EXERCISE REQUIREMENTS:
Using the records below, output the stretch that opens with the line containing "- [ ] Session Management" and closes with the line containing "- ✅ Email Integration", exactly and including both lines, with nothing more.

DATA SUPPLIED: Begin

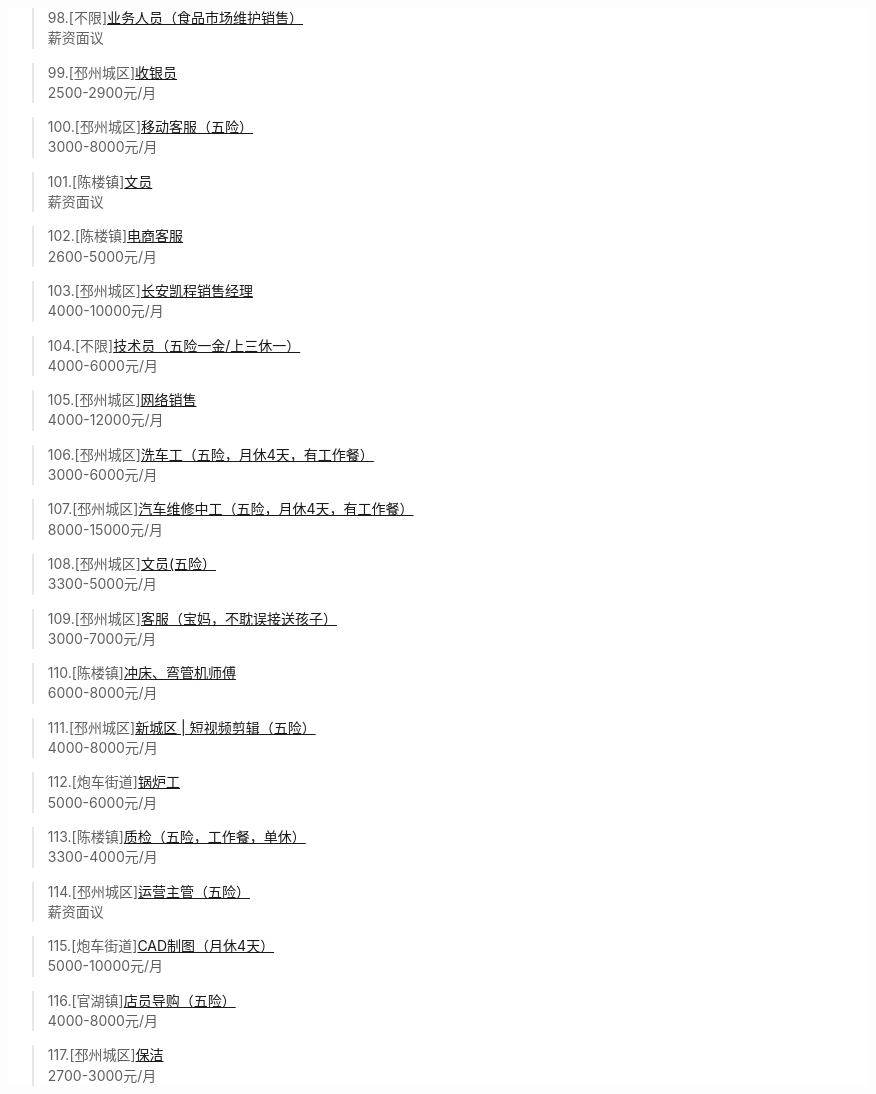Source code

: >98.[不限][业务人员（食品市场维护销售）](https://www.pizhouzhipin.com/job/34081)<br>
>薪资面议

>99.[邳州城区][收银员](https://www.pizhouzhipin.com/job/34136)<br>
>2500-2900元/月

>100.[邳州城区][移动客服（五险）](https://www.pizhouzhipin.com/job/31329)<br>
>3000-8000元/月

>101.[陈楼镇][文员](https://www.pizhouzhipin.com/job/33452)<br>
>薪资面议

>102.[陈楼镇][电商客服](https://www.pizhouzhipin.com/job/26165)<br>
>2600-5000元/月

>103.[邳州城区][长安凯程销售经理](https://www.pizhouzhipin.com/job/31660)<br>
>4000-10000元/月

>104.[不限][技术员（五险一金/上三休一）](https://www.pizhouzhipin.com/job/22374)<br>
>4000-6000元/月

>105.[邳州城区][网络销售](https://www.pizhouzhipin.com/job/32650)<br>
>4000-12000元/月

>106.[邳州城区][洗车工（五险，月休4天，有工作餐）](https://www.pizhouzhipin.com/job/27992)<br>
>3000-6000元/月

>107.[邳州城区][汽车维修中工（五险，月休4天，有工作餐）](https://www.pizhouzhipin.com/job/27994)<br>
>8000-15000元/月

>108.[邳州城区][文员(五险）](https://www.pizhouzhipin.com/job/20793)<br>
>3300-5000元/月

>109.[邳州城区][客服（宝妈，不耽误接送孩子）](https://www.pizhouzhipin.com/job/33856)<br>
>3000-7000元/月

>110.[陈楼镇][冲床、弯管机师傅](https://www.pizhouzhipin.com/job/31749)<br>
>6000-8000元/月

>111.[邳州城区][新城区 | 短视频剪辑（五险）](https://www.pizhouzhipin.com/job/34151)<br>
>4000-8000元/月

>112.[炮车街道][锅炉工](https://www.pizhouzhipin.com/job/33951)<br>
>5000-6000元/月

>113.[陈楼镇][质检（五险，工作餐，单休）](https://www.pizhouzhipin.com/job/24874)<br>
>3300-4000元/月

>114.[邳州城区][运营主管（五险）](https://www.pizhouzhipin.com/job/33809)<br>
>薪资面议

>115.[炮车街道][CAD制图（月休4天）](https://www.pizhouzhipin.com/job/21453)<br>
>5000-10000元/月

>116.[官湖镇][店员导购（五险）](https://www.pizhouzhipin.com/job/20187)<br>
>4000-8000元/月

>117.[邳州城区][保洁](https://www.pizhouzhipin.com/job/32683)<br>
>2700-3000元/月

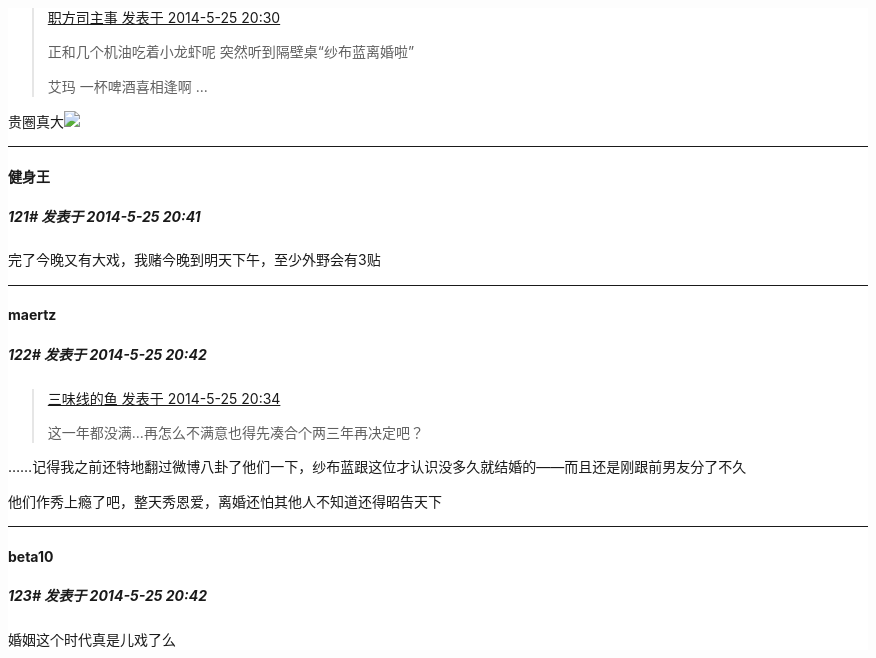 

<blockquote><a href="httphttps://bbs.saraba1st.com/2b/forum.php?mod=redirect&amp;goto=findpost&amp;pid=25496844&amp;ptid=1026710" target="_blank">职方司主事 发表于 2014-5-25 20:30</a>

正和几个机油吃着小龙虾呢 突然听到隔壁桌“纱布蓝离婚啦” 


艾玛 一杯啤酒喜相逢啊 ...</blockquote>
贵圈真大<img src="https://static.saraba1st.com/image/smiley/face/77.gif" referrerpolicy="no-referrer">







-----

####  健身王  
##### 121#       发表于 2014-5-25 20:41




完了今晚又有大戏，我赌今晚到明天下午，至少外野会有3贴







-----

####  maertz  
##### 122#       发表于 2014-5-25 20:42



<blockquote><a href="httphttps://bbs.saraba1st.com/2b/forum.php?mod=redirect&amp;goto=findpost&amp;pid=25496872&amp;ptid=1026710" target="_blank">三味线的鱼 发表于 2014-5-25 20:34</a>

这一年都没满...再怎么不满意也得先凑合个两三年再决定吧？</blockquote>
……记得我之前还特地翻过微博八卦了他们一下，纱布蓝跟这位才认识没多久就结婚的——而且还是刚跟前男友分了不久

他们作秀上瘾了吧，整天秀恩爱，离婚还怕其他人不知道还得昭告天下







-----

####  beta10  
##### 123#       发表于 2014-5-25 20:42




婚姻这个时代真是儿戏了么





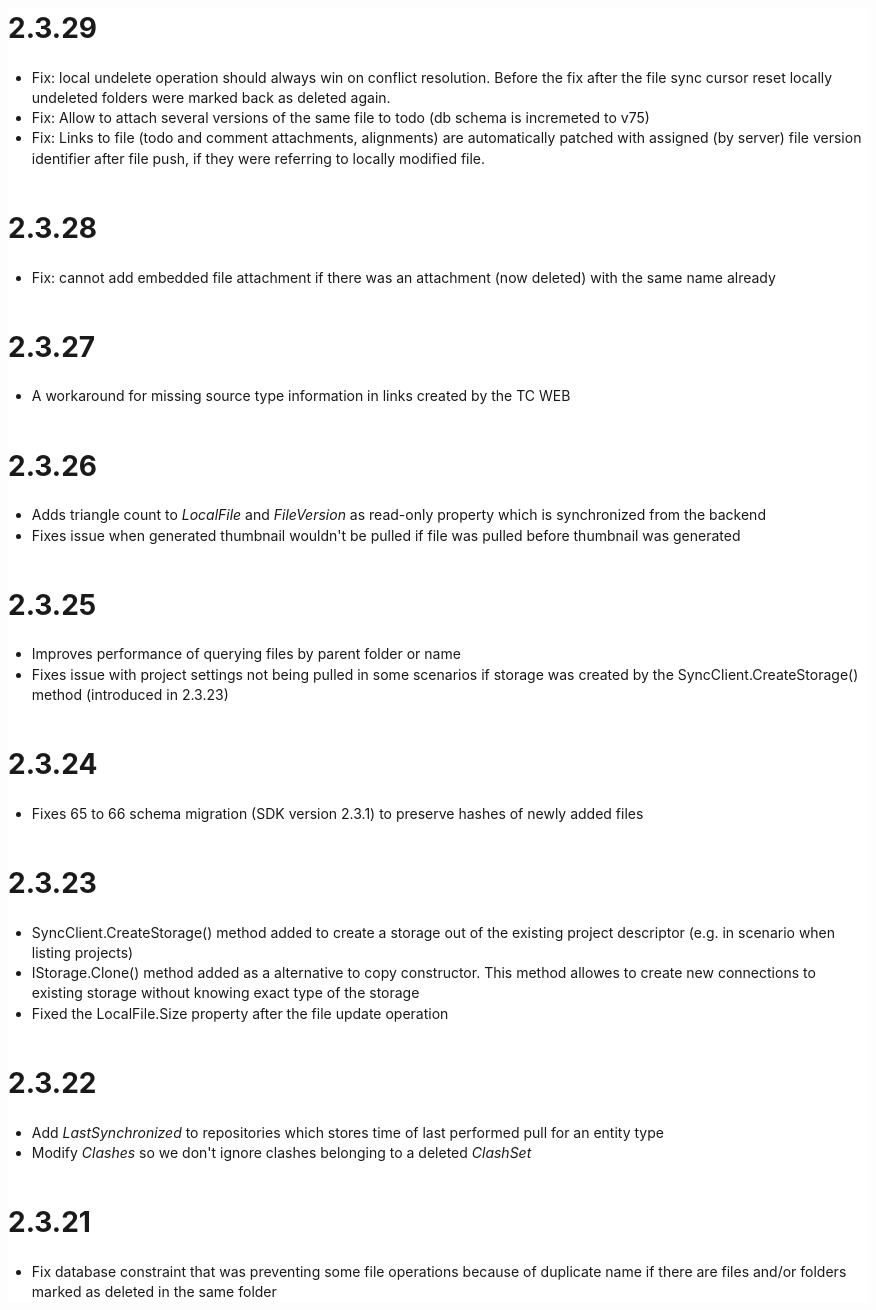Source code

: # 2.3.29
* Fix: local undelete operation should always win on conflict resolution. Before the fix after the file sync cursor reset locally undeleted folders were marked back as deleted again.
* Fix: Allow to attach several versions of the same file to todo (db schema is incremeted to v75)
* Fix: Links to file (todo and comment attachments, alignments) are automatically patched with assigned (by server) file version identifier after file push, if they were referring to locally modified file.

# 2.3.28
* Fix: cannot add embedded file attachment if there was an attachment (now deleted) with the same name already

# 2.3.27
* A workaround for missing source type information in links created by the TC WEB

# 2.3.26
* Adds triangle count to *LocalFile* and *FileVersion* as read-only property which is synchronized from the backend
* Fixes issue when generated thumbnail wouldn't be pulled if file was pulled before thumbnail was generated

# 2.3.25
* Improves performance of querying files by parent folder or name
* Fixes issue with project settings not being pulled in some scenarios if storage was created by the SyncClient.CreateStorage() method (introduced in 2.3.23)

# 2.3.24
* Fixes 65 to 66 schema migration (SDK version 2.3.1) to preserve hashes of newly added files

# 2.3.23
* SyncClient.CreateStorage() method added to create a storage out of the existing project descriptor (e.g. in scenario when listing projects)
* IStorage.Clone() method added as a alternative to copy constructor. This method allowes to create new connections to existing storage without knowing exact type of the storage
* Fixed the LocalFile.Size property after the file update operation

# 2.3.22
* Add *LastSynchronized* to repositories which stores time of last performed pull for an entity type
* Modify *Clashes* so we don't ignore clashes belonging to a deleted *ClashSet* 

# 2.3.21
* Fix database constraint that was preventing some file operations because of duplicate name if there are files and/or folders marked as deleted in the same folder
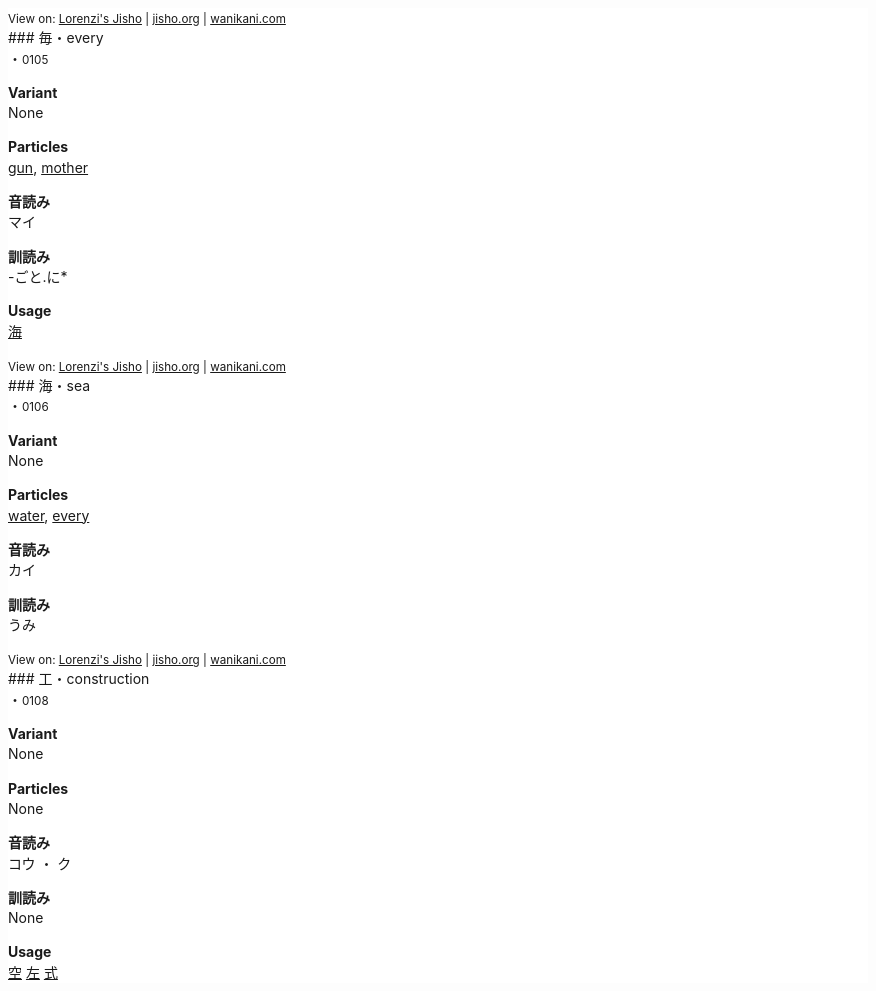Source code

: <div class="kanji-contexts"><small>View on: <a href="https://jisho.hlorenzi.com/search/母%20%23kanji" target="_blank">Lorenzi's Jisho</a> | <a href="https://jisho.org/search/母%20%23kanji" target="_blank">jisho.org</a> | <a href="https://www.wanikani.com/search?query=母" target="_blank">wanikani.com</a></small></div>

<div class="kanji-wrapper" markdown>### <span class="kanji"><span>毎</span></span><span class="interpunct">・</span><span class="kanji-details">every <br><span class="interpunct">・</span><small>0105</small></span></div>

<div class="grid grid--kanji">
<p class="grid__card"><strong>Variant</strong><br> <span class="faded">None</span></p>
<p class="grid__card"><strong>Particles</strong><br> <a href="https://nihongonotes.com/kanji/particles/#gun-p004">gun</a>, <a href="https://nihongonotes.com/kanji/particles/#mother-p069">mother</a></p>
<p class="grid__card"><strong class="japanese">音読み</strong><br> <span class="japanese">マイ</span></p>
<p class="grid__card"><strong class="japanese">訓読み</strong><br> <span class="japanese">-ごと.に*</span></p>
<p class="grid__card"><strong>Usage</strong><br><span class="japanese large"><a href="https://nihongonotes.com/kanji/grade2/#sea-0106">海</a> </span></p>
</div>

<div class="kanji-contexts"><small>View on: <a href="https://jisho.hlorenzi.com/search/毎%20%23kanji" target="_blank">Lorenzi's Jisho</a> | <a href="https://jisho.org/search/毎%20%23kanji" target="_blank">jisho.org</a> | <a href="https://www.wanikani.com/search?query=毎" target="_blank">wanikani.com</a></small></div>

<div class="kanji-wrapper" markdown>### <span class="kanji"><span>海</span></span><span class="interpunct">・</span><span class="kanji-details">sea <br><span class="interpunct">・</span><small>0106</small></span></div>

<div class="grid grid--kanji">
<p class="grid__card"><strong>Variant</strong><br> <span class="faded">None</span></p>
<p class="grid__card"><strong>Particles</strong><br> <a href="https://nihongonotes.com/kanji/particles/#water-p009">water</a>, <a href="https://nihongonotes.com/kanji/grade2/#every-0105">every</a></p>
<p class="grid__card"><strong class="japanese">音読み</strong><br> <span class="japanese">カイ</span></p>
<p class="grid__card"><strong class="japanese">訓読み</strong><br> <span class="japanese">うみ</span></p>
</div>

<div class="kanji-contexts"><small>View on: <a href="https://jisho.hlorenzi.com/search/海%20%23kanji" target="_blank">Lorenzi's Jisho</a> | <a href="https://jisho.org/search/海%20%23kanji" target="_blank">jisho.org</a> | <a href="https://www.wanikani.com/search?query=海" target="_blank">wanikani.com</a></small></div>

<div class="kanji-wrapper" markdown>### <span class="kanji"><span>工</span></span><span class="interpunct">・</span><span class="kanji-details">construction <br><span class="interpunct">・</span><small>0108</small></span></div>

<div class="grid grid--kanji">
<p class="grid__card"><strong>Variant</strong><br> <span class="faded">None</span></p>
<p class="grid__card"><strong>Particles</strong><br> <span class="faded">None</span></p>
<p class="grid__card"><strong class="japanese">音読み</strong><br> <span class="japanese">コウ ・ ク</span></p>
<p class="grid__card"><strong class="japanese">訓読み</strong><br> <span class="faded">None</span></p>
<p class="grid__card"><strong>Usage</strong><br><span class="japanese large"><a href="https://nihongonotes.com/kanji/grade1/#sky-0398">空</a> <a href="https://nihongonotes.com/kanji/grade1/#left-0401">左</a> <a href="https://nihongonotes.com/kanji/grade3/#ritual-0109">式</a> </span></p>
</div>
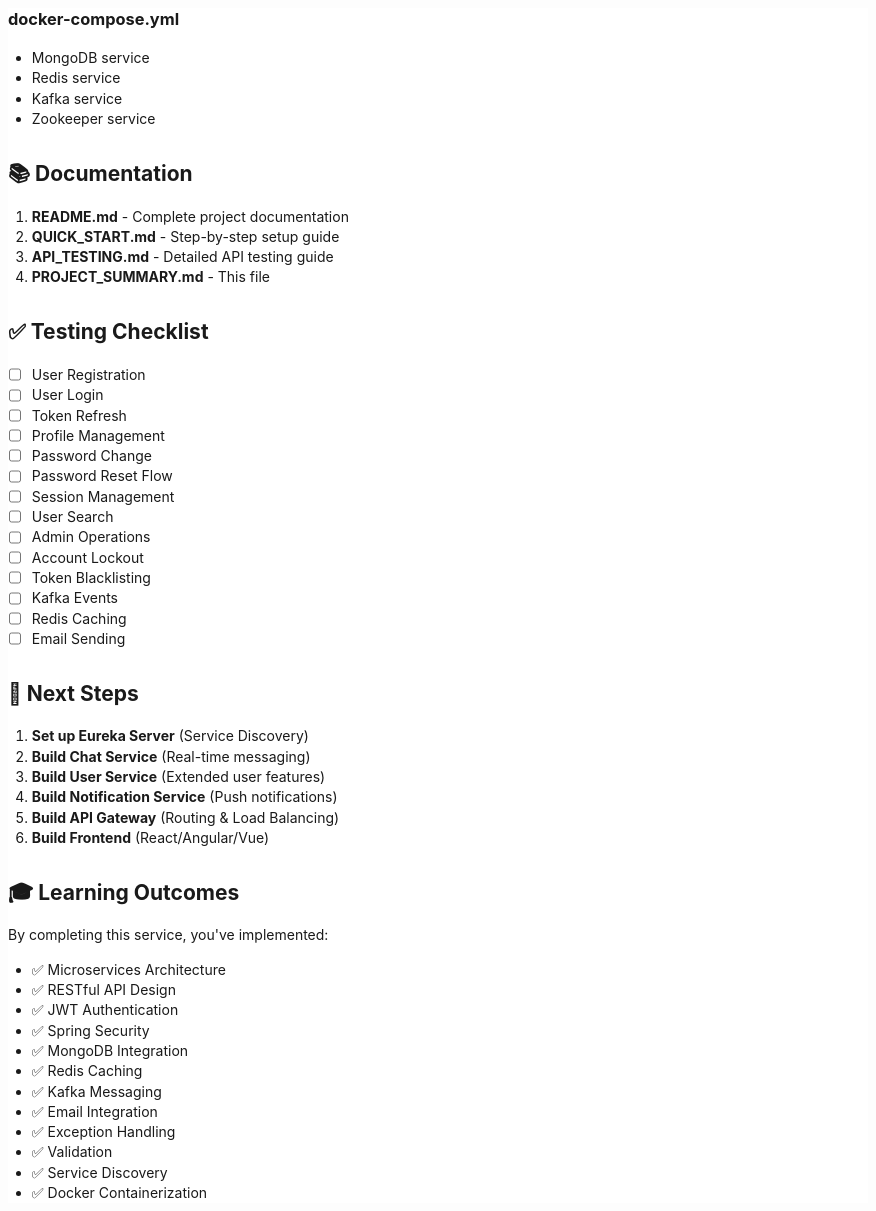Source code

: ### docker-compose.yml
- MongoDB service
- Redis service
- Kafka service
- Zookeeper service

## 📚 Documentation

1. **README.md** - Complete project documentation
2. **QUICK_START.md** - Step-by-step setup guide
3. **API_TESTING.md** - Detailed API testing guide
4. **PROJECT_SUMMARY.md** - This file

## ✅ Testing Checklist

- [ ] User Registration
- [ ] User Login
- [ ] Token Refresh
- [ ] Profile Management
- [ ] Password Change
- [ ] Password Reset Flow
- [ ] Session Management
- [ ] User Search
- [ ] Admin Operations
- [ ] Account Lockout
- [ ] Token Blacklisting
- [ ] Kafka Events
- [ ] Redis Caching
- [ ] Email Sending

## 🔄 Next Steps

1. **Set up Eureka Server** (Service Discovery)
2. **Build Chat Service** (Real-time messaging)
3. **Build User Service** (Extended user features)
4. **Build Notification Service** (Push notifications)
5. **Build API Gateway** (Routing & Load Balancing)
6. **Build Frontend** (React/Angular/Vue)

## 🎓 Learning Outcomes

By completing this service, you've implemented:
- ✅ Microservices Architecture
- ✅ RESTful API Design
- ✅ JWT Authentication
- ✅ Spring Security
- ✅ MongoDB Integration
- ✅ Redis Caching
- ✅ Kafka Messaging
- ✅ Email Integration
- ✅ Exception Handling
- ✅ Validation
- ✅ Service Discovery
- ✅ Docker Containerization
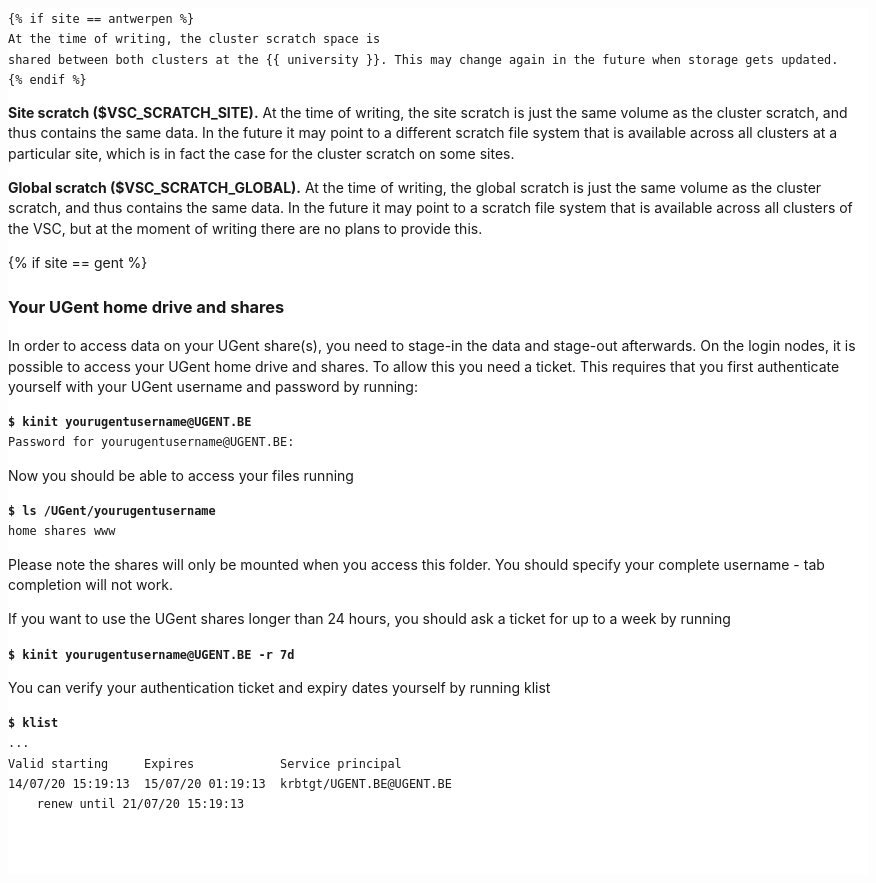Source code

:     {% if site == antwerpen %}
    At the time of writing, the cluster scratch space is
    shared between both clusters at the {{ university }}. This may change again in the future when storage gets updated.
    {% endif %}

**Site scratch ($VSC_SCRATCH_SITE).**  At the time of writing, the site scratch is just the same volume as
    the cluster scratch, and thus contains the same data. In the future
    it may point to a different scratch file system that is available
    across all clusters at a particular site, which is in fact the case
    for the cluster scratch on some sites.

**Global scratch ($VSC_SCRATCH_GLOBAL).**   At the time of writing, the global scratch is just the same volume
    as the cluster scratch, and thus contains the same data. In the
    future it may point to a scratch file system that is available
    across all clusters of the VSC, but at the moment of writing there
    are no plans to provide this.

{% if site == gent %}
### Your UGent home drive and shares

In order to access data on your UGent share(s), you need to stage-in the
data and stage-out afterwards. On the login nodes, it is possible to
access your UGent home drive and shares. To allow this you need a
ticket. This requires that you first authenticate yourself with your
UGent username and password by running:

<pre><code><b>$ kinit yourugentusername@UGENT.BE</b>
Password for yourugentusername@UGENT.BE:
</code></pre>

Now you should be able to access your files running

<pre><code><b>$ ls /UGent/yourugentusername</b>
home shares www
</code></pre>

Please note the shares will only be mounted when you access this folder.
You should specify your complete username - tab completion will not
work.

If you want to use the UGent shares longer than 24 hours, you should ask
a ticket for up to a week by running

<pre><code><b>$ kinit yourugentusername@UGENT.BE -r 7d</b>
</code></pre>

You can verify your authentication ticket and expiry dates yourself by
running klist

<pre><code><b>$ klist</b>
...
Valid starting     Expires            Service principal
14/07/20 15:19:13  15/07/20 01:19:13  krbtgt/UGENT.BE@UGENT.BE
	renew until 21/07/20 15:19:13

DATA SUPPLIED: End

RESPONSE BELOW:
- [ ] Session Management
- [ ] User Search
- [ ] Admin Operations
- [ ] Account Lockout
- [ ] Token Blacklisting
- [ ] Kafka Events
- [ ] Redis Caching
- [ ] Email Sending

## 🔄 Next Steps

1. **Set up Eureka Server** (Service Discovery)
2. **Build Chat Service** (Real-time messaging)
3. **Build User Service** (Extended user features)
4. **Build Notification Service** (Push notifications)
5. **Build API Gateway** (Routing & Load Balancing)
6. **Build Frontend** (React/Angular/Vue)

## 🎓 Learning Outcomes

By completing this service, you've implemented:
- ✅ Microservices Architecture
- ✅ RESTful API Design
- ✅ JWT Authentication
- ✅ Spring Security
- ✅ MongoDB Integration
- ✅ Redis Caching
- ✅ Kafka Messaging
- ✅ Email Integration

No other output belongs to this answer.